(ITS#6268) multi-master sync replication ldap_add error code 68 bug - openldap-bugs

20 Aug 2009


      Full_Name: Barry Colston
Version: 2.4.17
OS: Fedora 10
URL: 
Submission from: (NULL) (209.255.208.219)
While testing sync replication, I encountered a situation in which a previously
deleted DN cannot be added again because the ldapadd command receives a 68 error
code.  If I perform an ldapsearch command for the DN, the DN is not found.  If I
try to add the DN, the add fails with a 68 error code.  If I perform a slapcat
command for that DN, slapcat displays the record.
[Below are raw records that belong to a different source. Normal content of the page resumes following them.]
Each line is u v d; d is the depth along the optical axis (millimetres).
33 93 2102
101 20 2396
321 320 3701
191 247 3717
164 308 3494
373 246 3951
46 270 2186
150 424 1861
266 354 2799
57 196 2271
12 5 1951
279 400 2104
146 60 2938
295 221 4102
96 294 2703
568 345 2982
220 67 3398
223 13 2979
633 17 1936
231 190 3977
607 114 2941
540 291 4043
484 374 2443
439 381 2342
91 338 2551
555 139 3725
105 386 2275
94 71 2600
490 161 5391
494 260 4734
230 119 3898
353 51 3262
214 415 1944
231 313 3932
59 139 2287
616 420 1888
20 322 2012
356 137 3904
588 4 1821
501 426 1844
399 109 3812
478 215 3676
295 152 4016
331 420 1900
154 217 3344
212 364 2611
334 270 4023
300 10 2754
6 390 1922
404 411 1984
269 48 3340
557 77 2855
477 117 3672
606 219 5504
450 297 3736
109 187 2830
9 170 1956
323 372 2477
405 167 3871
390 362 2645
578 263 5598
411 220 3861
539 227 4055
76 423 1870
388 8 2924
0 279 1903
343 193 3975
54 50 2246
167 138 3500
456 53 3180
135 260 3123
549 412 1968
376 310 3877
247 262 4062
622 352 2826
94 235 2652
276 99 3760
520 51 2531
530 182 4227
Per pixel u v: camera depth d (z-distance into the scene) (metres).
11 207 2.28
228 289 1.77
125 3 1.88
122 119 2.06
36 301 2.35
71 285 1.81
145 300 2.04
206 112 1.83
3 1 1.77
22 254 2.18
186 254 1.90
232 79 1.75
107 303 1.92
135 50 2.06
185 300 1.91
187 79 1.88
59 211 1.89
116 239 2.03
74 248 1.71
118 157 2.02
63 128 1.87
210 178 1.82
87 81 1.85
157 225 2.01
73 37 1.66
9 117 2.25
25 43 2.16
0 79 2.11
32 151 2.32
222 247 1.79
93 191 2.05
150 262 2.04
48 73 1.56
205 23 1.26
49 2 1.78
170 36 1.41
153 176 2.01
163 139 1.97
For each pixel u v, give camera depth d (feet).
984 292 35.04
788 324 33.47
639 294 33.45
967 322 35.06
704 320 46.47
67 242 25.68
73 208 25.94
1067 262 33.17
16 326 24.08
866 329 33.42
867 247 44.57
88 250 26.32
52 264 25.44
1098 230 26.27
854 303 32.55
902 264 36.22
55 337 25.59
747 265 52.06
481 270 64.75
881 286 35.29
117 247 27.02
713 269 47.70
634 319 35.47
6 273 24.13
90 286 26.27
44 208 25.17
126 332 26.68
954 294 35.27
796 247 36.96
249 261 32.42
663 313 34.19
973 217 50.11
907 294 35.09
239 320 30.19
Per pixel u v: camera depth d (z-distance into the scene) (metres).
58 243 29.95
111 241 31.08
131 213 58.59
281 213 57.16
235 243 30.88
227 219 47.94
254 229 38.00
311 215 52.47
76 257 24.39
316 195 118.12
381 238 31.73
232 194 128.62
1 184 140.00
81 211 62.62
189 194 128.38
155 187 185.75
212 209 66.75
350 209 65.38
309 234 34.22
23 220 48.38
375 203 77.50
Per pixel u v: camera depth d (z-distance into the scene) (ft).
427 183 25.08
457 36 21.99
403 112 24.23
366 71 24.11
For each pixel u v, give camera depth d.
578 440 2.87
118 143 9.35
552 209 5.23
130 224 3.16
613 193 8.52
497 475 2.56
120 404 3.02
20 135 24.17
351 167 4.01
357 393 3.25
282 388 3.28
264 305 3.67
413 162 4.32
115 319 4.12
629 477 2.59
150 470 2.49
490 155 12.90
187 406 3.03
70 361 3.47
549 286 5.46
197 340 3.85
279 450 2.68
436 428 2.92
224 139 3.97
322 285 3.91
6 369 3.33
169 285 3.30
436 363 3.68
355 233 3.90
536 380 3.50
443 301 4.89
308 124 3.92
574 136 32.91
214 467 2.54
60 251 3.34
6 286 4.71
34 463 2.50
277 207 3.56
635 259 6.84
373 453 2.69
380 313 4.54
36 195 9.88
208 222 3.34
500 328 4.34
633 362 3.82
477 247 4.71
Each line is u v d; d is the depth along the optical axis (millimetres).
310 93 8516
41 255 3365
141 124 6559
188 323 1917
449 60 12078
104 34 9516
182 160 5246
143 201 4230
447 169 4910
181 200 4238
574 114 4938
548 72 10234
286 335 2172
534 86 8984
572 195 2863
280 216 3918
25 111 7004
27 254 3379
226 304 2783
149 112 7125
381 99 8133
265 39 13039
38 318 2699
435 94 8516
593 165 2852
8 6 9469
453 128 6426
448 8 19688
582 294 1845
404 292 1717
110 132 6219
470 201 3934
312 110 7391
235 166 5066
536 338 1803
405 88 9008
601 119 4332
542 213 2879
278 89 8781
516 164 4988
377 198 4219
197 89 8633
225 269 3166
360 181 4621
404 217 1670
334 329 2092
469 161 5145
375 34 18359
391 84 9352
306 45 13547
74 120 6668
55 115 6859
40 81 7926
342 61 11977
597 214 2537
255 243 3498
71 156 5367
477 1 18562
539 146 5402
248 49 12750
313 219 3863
I have 3 multi-master servers in my configuration; all 3 are executing on the
same physical server, listening on different ports and with separate copies of
BDB databases. Each server is replicating to the other 2 servers (e.g., server 1
replicates to server 2 and server 3, server 2 replicates to server 1 and server
3,
and server 3 replicates to server 1 and server 2) using the refreshAndPersist
mode. I execute 3 shell scripts simultaneously, each of which adds a set of
parent/child records using the ldapadd command and ldif files, then deletes the
records using the ldapdelete command (each shell scripts adds and deletes about
267 records and each shell script operates on a separate set of DNs). The 3
shell scripts issue the ldapadd and ldapdelete commands against server 1 and
repeat the add/delete cycle 10 times before exiting. After all 3 shell scripts
finish, I compare the server 1 records against the server 2 records and compare
the server 1 records against the server 3 records listing any differences.  The
method I normally execute the shell scripts results in 800 records being added
then deleted 10 times, for a total of 8000 adds/deletes occurring.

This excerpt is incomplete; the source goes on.